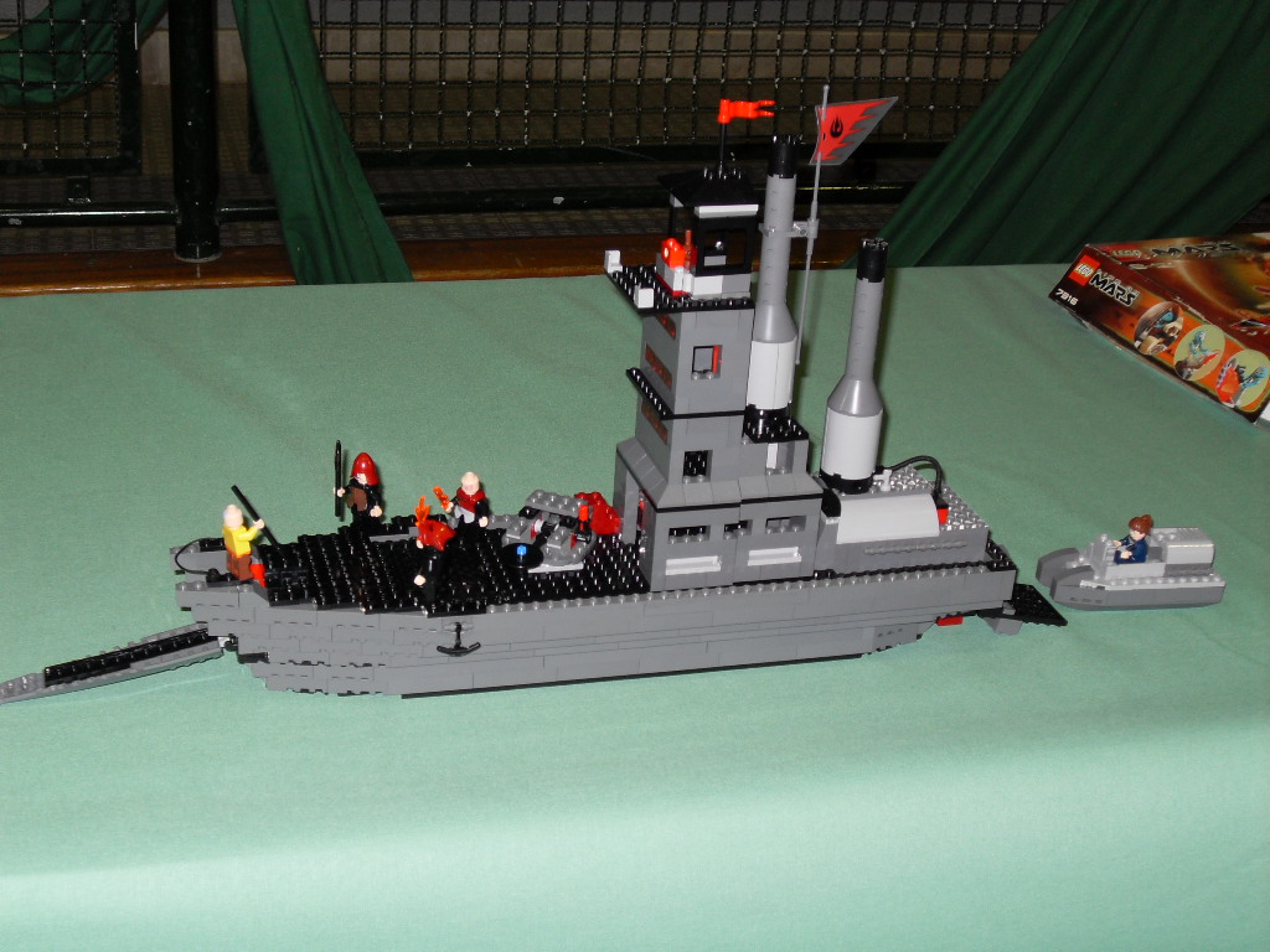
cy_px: 476
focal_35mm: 53
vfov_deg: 27.5
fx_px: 1944
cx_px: 635
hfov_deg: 36.2
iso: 100
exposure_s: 1/60
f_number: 3.4
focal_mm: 8.4
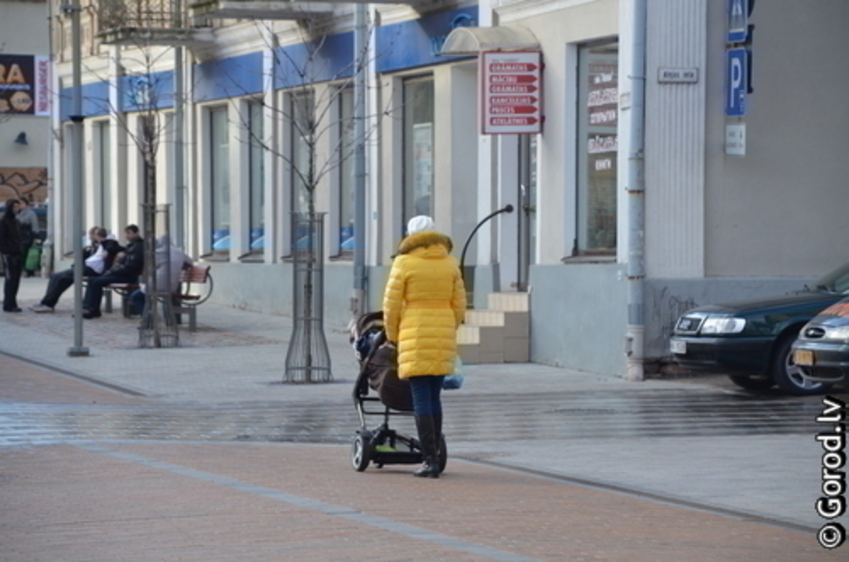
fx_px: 4235
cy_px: 281
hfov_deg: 11.4
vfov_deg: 7.6
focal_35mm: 180
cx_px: 424
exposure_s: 1/640
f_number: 5.6
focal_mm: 120
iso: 800
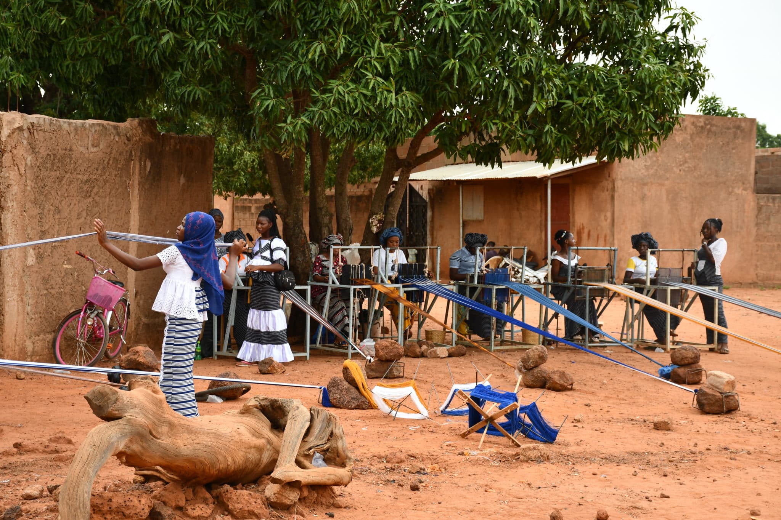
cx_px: 390
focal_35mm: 78
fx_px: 1692
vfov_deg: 17.5
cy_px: 260
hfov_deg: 26.0
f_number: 5.6
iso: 320
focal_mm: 52
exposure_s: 1/250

**DESCRIPTION OF THE TASK:** All pictures should be dropped; the lines from the one containing "exposure_s: 1/640" through the last line of the material are to be set down exactly.

**RESPONSE:**
exposure_s: 1/640
f_number: 5.6
focal_mm: 120
iso: 800
cx_px: 390
focal_35mm: 78
fx_px: 1692
vfov_deg: 17.5
cy_px: 260
hfov_deg: 26.0
f_number: 5.6
iso: 320
focal_mm: 52
exposure_s: 1/250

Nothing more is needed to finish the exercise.